(WHAT TO WORK ON): State how many lines of the records contain the string "untuk", and give no other information.

Content starts

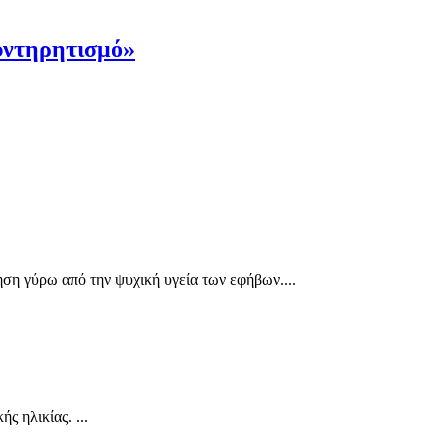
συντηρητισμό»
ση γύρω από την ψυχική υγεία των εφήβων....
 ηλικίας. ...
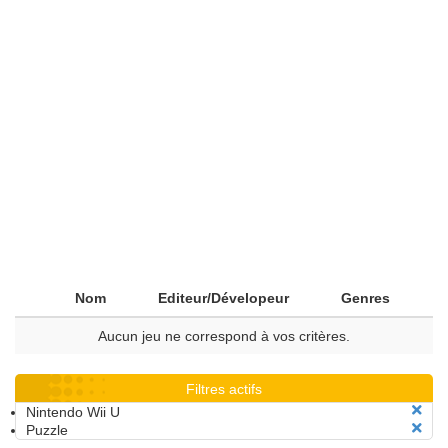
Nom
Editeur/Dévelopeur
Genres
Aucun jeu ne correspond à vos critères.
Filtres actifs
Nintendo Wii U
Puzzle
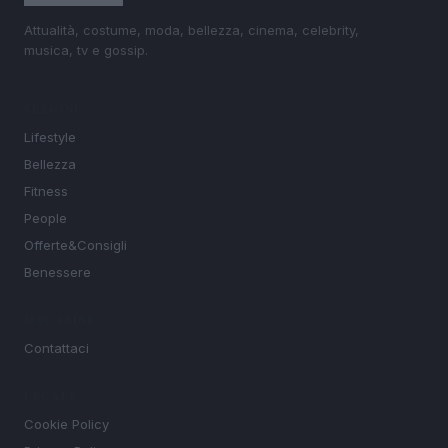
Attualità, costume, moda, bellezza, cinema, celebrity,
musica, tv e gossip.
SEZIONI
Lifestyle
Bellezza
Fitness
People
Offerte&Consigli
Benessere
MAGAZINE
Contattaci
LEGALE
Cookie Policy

Content ends
Content starts

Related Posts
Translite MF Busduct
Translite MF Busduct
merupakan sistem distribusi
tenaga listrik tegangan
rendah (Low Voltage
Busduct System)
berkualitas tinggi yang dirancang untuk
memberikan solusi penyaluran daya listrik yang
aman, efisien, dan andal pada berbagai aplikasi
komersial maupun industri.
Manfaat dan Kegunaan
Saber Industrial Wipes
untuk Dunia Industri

Content ends

(OUTPUT FOR THIS TASK): 2